I'm not sold on this yet, because it seems like the complexity of designing features has merely been traded in for the complexity of designing different learning architectures, but it's certainly becoming quite popular these days (mostly led by Geoff Hinton of Toronto, Yoshua Bengio of Montreal, and Yann LeCunn of NYU).
No, non-parametric learning is an unrelated topic, which seeks to estimate probability distributions without using "parametric" (= having known structure) models. The canonical example of a non-parametric approach is using histograms, or their generalization, called Parzen Windows.
That's an orthogonal distinction. The methods thus far have typically been parametric, in that there's a fixed network topology and the learning algorithm adjusts the (fixed set of) weights on the edges. There's no reason, though, why you couldn't have a nonparametric version that adaptively chose the number of hidden nodes in the networks and the connectivity structure.
Also, take a look at some of the work by J.Schmidhuber (http://www.idsia.ch/~juergen/). For example, the LSTM architecture is quite powerful. And he very successfully applied those RNN models to a wide number of areas (handwriting recognition, robotics, ...).
Are you sure about this? I'm not an expert by any means but when I participated in the Netflix Prize a few years, there seemed to be lots of investigation about different variations of neural networks.
The backpropagation neural network itself is a variation of many nonlinear, additive statistical models. The field emerged as an independent entity largely because it had "cool" neurological connotations and was largely ignored by statisticians.

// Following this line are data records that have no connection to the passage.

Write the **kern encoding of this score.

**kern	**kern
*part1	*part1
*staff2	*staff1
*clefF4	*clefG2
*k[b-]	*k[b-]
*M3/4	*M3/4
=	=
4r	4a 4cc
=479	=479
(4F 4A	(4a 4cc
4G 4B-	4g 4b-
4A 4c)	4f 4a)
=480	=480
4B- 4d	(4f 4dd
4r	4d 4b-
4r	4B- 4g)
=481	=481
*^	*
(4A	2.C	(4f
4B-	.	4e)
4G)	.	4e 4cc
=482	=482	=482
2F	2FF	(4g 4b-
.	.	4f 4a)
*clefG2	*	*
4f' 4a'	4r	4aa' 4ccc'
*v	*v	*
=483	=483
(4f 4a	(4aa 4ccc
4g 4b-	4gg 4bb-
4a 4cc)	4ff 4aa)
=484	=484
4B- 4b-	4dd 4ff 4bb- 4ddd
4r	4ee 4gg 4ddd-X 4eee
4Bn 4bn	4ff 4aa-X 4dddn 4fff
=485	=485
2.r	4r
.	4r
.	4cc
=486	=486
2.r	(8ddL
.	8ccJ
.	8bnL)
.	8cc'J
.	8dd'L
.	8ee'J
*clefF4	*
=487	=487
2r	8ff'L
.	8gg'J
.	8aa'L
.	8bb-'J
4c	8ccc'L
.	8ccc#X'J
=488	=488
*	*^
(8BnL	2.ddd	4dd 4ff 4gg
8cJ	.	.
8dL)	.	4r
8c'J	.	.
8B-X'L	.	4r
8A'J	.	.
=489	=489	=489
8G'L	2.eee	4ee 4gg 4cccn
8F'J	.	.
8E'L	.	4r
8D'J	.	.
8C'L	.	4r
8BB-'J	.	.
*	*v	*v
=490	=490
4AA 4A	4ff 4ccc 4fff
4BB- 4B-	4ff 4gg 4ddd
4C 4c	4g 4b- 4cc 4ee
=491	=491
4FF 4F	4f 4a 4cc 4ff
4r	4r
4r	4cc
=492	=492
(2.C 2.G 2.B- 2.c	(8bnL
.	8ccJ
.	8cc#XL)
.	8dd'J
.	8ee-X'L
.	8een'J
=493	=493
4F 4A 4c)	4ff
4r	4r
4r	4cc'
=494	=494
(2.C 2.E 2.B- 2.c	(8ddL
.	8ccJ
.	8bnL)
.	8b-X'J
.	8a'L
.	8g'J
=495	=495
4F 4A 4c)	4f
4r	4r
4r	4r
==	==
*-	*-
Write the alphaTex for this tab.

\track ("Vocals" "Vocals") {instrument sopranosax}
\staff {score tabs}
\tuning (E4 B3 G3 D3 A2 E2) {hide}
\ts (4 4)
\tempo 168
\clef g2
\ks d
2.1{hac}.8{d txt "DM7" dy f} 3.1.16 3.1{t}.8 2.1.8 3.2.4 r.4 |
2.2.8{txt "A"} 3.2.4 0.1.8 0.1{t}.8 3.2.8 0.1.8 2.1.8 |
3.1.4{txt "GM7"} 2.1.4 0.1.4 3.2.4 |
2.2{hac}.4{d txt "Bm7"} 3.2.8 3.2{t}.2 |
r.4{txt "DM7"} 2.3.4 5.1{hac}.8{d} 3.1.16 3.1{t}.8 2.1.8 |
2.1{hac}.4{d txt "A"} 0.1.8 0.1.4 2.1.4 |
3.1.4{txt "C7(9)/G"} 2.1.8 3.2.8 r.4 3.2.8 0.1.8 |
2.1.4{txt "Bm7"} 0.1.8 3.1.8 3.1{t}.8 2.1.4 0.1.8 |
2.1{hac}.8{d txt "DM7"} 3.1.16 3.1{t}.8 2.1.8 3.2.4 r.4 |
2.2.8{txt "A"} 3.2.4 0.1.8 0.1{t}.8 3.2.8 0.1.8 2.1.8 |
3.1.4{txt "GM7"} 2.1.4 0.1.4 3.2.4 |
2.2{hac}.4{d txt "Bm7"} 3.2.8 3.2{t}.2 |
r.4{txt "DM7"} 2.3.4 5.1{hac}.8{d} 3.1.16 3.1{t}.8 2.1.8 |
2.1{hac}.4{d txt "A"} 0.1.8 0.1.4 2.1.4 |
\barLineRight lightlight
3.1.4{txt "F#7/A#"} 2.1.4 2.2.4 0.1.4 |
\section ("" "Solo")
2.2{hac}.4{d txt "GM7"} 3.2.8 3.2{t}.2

The Netflix prize was ultimately won using linear algebra with sensible starting values (the KDD paper that describes the winning method is remarkably easy to read).
backpropagation is just the chain rule of differentiation. each layer of an ANN is logistic regression, which statisticians have been and continue to be interested in.
i'm not sure your caricature of the netflix winning solution is correct: i believe it was a blending of around 25 different models (including, i think, the RBM someone pointed about above) each in themselves quite varied from one another. this is typically how these challenges are won.
not an expert either, and indeed, the Hinton papers on RBMs are the last thing i remember reading about. But their invention dates back to the 80s. I 'm just noticing that if you search "neural network" on google scholar for the recent years, you will find many neuroscientific results. Of course i dont have the data to back it up.
Well, but he's conditioning on "machine learning" already (the little caption on the histogram says "P(neural network | machine learning"), so that most likely filters out the straight neuroscience papers.
It is true that these things are becoming more popular. I've found in practice that a modern computer scientist is still more likely to solve a simple learning problem with some form of regression, if only because it's faster than training a NN.